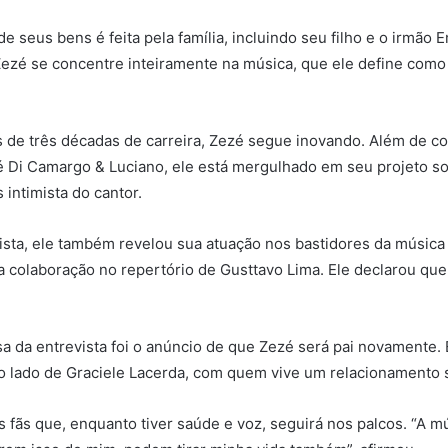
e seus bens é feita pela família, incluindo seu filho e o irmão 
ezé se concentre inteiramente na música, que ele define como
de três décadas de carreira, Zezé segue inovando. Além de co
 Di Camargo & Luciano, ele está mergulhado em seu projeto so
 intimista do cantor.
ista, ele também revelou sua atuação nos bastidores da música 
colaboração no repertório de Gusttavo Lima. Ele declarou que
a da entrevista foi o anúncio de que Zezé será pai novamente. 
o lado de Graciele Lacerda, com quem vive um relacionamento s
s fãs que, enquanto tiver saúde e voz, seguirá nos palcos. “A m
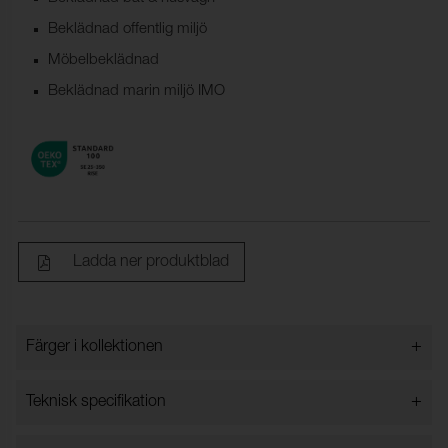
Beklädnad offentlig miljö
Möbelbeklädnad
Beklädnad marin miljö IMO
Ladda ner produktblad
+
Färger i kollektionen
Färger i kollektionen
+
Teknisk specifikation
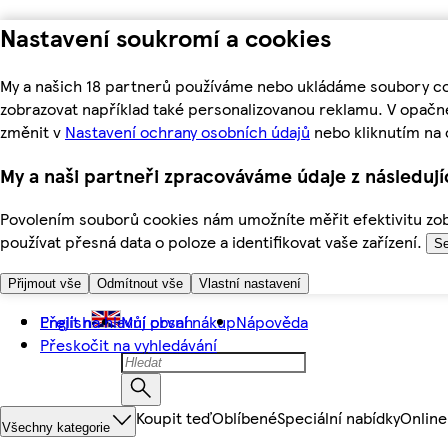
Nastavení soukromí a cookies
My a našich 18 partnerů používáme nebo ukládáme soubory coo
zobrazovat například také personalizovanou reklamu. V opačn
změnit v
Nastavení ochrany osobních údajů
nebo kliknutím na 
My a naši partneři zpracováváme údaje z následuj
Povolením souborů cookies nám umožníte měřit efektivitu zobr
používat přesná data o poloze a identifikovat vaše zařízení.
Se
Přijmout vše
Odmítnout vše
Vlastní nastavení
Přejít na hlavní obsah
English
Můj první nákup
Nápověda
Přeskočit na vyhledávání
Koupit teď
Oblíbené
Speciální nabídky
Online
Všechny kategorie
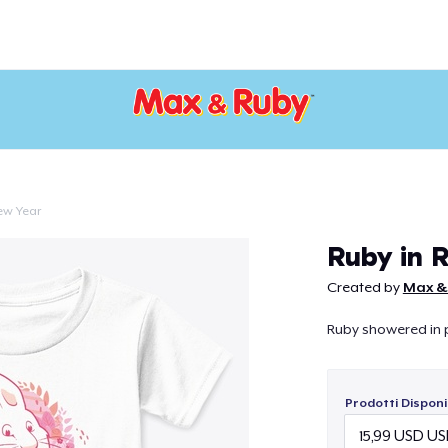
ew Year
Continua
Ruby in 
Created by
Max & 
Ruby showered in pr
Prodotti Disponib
──────────────────────────────
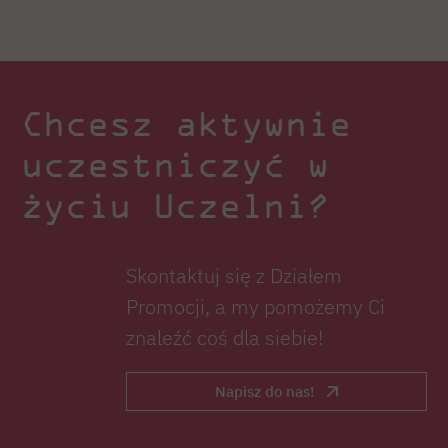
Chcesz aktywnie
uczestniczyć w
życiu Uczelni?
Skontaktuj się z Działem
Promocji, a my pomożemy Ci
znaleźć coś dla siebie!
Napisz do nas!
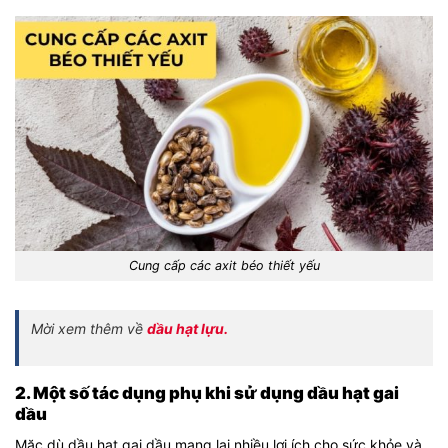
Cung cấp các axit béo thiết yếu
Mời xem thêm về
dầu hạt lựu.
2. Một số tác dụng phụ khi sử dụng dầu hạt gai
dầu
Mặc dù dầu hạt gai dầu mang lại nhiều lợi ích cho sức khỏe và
──────────────────────────────
#### Activity
In the material above, locate the line containing "Cung cấp các axit béo thiết yếu" and the line containing "Mặc dù dầu hạt". Transcribe exactly those two lines and every line between them, and nothing more.

#### Response to this task
Cung cấp các axit béo thiết yếu
Mời xem thêm về
dầu hạt lựu.
2. Một số tác dụng phụ khi sử dụng dầu hạt gai
dầu
Mặc dù dầu hạt gai dầu mang lại nhiều lợi ích cho sức khỏe và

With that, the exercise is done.